La magnitud de este esquema confundió y alarmó a los mundos naturales del continente galáctico. La escala de vida que habían alcanzado les parecía satisfactoria. La magnitud y la multiplicidad, afirmaron, no conciernen al espíritu. A esto se replicó que tal protesta no podía aceptarse en mundos cuyas propias realizaciones dependían de la espléndida diversidad de sus miembros. La diversidad y multiplicidad de los mundos eran tan necesarias en el plano galáctico como la diversidad y multiplicidad de los individuos en el plano del mundo y la diversidad y multiplicidad de las células nerviosas en el plano individual.
Luego de esto, los mundos naturales del continente desempeñaron un papel decreciente en el progreso de la Galaxia. Algunos se quedaron en el nivel de sus propias y solitarias realizaciones. Otros se unieron a la gran tarea cooperativa, pero sin fervor y sin genio. Unos pocos participaron en la empresa de modo entusiasta y útil. La contribución de uno de ellos fue en verdad muy importante. En este mundo habitaba una raza simbiótica, pero muy distinta de la que había fundado la comunidad de la subgalaxia. La simbiosis estaba formada por dos razas que originalmente habían habitado planetas separados del mismo sistema. Una inteligente especie aviana, llevada a la desaparición por el desecamiento del planeta natal, se había visto obligada a invadir un mundo habitado por humanoides. No es ésta la ocasión apropiada para explicar cómo, luego de años de lucha y cooperación alternadas, se logró una total simbiosis económica y psicológica.

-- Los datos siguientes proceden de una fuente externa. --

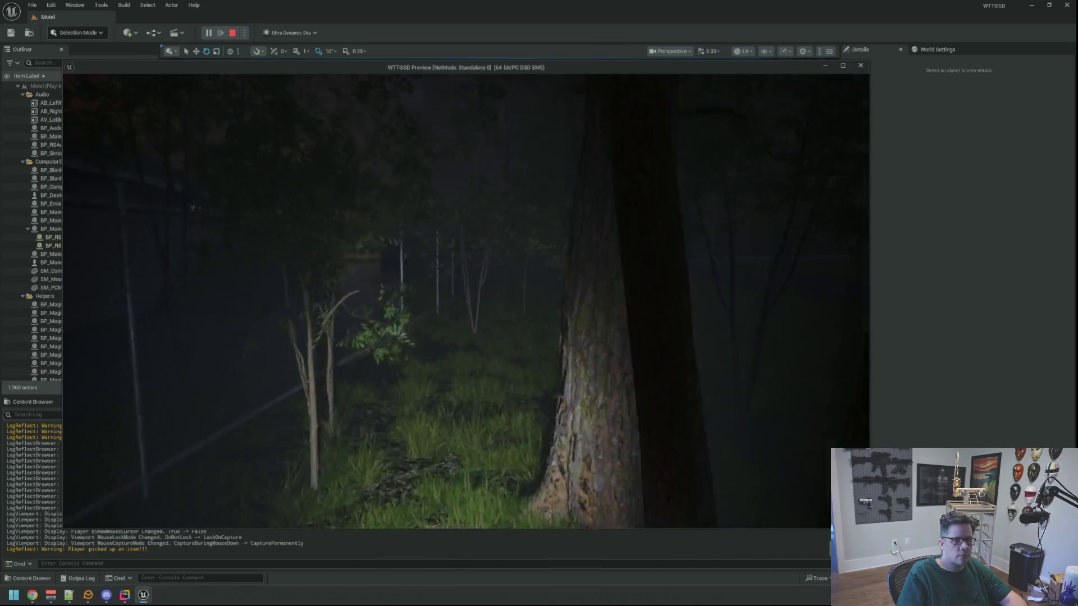
key("w")
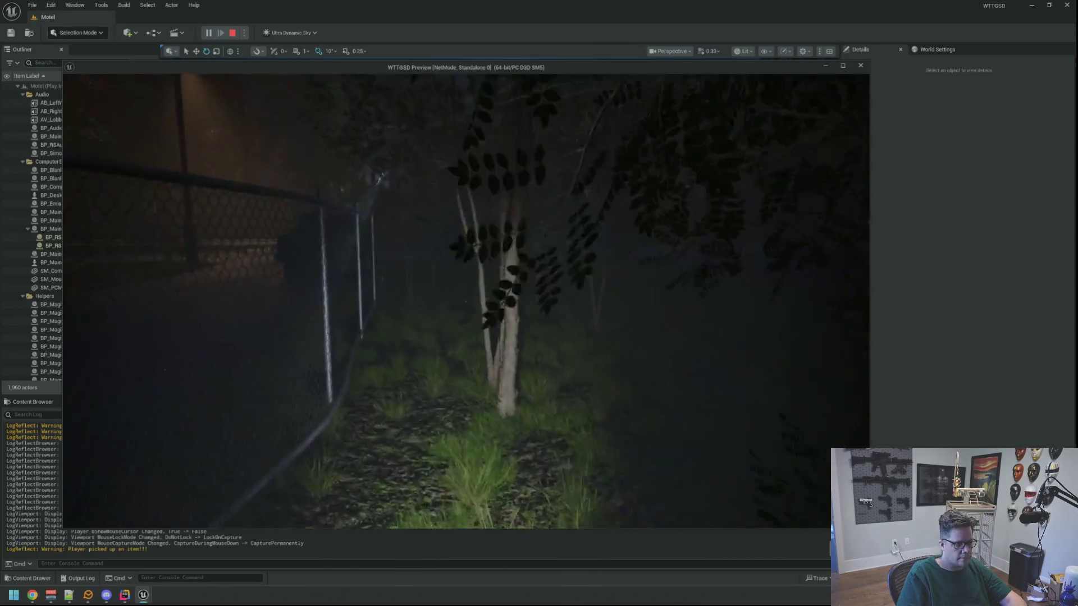
key("w")
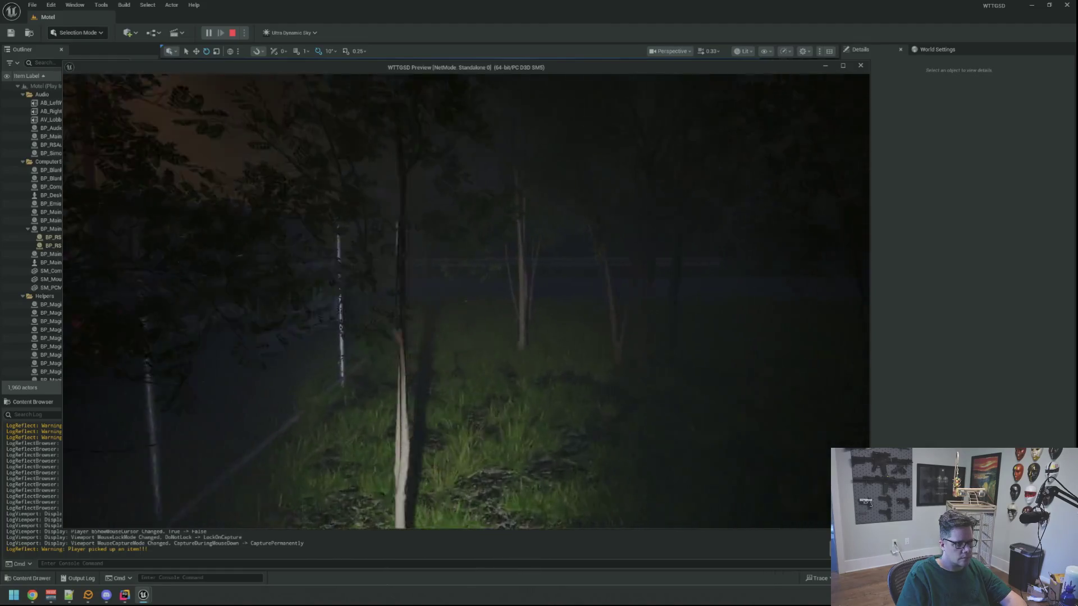
key("w")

La edificación de la comunidad galáctica de mundos escapa a la comprensión del autor de este libro. No puedo recordar ahora claramente lo que yo experimenté de estos oscuros asuntos en el estado de elevada lucidez a que llegué mientras era parte de la mente comunal de los exploradores. Y aun en ese estado costaba entender los propósitos de la entretejida comunidad de mundos.
Si se puede confiar de algún modo en mi memoria, en esta fase de la historia galáctica los mundos inteligentes estaban ocupados en tres clases de actividades. La principal tarea práctica era enriquecer y armonizar la vida misma de la Galaxia, acrecentar el número, la diversidad y la unidad mental de los mundos totalmente despiertos hasta poder satisfacer la emergencia de una modalidad de experiencia mucho más despierta aún. La segunda actividad era la de buscar un contacto más íntimo con las otras galaxias por medio de la exploración física y telepática. La tercera era un ejercicio espiritual apropiado para los seres del nivel de los mundos-mentes. Este último estuvo (o estará) de algún modo en relación con el ahondamiento de la propia conciencia en cada uno de los mundos-espíritus y el voluntario apartamiento de las realizaciones meramente privadas. Pero esto no fue todo. Pues en este nivel relativamente alto en el ascenso del espíritu, como en nuestro más bajo plano espiritual, hay que desprenderse de un modo más radical aún de la aventura de la vida y la mente personal en el cosmos. Pues a medida que el espíritu despierta anhela también más y más contemplar toda la existencia no meramente con los ojos de una criatura sino desde un punto de vista universal, como a través de los ojos del creador.